AIM OF THE TASK
Lines from the listing that hold the string "TRIANGLE" are what you should return.
==== RECORDS ====
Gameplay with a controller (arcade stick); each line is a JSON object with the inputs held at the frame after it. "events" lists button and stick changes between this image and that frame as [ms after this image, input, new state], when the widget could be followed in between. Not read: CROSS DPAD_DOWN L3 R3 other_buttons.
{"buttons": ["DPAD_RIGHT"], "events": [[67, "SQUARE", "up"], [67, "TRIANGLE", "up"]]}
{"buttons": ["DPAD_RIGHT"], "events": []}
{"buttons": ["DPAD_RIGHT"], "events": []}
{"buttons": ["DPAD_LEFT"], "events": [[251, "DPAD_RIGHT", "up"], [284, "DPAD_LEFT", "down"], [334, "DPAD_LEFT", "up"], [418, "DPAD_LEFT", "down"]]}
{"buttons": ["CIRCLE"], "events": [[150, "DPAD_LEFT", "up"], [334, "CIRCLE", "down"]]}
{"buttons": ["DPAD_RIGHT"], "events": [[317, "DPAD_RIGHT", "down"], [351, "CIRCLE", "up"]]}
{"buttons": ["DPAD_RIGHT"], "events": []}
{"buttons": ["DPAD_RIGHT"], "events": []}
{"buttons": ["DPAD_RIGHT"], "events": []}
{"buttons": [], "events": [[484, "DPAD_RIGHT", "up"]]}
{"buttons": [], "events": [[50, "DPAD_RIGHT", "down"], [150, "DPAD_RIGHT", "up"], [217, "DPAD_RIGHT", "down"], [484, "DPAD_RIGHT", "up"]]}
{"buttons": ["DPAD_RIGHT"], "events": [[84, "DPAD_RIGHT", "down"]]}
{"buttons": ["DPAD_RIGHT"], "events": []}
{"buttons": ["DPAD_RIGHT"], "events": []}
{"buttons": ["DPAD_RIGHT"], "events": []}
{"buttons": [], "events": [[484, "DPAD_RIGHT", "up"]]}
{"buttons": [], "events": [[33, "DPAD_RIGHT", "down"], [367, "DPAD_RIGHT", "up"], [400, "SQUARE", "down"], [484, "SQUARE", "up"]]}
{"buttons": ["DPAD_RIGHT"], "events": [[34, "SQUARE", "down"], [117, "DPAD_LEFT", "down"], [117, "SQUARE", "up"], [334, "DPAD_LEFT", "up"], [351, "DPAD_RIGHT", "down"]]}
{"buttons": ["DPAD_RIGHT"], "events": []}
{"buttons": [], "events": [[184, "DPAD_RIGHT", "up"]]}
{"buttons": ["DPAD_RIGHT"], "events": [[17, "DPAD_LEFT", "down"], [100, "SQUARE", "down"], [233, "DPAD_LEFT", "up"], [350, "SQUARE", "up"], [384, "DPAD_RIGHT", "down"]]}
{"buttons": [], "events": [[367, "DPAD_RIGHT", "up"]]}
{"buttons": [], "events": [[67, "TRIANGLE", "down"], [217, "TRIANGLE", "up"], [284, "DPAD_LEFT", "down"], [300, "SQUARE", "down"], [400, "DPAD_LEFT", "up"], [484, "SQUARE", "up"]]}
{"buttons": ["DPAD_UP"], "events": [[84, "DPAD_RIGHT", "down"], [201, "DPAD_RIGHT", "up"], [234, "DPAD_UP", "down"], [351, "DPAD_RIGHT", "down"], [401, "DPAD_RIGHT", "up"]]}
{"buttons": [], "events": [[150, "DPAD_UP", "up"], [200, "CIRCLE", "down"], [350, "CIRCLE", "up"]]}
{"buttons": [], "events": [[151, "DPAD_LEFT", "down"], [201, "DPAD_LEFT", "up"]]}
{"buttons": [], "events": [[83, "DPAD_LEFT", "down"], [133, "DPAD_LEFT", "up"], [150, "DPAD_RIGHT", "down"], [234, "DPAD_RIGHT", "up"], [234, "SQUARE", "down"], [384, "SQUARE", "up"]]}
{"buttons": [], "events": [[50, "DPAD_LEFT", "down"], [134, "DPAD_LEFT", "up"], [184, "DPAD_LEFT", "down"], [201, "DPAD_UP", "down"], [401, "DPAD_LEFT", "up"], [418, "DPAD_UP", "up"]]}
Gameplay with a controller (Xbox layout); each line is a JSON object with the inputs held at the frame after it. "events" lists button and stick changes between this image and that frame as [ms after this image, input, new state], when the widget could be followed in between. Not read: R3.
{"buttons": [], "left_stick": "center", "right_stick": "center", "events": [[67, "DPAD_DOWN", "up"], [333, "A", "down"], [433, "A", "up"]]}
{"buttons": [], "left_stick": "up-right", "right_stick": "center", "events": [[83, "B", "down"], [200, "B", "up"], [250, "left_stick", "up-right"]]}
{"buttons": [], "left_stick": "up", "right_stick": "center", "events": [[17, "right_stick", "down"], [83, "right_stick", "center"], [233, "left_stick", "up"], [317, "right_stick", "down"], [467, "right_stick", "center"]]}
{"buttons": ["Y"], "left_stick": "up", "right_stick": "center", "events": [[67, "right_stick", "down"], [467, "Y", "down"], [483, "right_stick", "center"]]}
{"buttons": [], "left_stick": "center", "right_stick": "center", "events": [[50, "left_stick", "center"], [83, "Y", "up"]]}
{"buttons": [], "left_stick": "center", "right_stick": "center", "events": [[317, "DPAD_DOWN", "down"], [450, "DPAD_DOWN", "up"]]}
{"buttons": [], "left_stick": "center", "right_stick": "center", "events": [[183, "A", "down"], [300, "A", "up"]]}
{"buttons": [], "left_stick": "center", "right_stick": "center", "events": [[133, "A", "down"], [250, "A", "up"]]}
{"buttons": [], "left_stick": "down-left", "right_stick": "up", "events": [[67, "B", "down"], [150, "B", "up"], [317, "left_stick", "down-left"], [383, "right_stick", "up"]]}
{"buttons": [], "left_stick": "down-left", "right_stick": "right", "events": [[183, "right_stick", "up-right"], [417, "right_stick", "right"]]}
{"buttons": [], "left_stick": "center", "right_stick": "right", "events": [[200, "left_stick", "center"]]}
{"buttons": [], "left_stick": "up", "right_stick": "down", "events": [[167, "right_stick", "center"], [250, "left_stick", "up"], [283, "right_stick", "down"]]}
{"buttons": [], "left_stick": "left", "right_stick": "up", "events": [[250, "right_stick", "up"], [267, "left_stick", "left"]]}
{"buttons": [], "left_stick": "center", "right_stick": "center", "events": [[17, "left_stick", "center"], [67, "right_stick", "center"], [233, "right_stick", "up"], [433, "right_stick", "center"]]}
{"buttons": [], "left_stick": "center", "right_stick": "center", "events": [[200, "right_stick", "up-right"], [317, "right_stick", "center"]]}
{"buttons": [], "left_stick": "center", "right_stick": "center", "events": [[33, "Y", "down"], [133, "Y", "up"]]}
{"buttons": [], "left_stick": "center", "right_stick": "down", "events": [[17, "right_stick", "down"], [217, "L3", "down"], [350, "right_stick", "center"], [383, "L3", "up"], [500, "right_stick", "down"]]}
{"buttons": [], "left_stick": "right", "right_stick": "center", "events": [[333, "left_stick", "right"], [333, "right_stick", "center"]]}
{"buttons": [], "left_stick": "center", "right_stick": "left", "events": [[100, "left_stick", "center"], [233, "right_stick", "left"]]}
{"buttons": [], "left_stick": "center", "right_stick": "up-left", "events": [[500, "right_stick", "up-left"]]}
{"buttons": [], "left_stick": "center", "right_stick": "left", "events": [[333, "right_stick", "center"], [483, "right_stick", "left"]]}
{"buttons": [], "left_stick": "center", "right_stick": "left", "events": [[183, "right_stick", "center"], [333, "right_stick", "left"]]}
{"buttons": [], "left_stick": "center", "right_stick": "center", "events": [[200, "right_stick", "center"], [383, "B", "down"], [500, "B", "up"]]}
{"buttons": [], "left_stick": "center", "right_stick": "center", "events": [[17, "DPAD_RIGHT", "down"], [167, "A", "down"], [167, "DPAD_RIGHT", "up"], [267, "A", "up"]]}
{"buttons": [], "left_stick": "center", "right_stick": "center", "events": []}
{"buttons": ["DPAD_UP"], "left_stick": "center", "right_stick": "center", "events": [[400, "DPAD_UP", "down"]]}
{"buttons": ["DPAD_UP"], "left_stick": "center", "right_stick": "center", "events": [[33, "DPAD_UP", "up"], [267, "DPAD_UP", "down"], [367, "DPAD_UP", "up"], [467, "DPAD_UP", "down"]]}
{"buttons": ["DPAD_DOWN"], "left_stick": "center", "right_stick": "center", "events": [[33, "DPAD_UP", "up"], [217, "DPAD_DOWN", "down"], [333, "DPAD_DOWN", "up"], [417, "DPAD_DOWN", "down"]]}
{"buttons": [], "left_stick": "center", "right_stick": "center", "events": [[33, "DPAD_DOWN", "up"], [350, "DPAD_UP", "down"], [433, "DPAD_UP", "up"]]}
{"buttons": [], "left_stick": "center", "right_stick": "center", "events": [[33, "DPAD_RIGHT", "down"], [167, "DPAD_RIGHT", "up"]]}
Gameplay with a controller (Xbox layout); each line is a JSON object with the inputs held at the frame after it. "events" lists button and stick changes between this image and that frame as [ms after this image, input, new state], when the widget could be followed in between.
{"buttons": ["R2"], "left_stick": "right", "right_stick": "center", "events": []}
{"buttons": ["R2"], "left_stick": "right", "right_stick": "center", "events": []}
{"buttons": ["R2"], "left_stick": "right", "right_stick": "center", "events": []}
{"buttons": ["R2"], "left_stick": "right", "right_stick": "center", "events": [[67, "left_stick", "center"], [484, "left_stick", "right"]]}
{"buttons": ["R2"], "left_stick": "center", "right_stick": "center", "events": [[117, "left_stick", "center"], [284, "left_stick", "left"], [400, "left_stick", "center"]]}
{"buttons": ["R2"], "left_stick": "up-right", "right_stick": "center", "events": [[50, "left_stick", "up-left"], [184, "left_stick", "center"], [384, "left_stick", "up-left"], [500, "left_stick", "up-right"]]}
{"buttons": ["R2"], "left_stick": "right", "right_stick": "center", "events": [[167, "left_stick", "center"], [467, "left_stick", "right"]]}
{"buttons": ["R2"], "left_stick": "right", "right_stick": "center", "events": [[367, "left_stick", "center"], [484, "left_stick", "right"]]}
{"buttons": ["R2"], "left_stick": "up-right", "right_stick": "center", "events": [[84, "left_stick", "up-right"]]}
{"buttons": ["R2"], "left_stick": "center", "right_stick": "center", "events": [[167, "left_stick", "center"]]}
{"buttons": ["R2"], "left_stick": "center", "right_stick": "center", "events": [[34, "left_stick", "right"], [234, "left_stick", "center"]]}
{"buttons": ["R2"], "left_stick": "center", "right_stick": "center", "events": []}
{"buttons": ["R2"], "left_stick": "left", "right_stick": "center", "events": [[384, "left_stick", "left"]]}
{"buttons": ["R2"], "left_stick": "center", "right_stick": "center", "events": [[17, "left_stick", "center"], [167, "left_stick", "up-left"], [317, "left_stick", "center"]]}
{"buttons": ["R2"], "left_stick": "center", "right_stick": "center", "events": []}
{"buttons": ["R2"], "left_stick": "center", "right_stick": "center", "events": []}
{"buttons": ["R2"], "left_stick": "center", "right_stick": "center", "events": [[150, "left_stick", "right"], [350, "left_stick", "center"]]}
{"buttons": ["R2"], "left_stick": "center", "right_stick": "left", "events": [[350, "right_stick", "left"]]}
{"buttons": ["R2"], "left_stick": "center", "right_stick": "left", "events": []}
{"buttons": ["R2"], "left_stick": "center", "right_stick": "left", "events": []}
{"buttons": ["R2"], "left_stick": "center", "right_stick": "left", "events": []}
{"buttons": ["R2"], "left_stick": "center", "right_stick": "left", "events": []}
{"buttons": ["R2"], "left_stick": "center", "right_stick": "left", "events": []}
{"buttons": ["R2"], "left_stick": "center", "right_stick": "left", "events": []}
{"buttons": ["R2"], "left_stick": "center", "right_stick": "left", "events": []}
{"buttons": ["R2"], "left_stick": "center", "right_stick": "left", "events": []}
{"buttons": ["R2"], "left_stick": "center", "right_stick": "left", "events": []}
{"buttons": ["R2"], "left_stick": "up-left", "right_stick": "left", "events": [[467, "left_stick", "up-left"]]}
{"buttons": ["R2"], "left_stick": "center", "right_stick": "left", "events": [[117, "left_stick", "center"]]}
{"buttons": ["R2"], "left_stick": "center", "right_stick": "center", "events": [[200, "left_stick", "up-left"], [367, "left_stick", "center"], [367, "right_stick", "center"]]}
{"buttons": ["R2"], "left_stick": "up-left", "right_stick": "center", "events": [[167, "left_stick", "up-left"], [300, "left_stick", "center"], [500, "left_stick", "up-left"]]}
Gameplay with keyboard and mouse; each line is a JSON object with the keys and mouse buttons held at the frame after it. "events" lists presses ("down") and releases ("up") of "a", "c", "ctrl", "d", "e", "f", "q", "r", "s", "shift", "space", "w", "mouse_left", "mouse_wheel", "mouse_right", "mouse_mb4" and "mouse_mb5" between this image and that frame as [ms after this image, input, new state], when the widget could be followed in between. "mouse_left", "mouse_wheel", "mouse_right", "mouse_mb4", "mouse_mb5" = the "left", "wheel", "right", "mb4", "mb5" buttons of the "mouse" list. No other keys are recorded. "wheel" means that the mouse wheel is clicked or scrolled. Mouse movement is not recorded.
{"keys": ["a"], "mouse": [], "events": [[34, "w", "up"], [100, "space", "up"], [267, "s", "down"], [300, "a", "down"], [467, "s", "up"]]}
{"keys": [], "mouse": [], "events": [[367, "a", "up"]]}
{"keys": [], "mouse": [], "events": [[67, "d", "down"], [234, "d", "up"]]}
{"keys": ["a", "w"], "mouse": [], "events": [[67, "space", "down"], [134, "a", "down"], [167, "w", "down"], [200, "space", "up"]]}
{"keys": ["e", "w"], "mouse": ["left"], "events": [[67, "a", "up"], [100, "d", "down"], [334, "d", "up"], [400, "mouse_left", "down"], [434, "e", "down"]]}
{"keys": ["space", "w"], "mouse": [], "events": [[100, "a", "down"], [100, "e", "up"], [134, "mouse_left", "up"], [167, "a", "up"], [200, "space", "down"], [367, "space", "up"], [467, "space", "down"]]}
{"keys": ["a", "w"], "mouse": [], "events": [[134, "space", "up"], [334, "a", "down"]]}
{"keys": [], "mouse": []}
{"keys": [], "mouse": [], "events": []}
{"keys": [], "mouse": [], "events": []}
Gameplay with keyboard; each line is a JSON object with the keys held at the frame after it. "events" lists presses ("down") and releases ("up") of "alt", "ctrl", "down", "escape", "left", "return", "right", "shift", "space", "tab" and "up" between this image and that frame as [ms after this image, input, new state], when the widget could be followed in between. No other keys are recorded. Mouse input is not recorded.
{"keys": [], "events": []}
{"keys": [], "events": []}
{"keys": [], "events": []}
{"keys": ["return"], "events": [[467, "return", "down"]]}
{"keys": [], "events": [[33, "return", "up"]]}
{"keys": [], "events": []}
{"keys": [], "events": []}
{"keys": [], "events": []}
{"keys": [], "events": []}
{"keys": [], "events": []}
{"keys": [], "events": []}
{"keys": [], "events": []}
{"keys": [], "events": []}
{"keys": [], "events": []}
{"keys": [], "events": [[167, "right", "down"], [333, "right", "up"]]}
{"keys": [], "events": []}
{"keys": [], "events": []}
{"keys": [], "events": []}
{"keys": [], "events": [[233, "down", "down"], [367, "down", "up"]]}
====
ANSWER BOX
{"buttons": ["DPAD_RIGHT"], "events": [[67, "SQUARE", "up"], [67, "TRIANGLE", "up"]]}
{"buttons": [], "events": [[67, "TRIANGLE", "down"], [217, "TRIANGLE", "up"], [284, "DPAD_LEFT", "down"], [300, "SQUARE", "down"], [400, "DPAD_LEFT", "up"], [484, "SQUARE", "up"]]}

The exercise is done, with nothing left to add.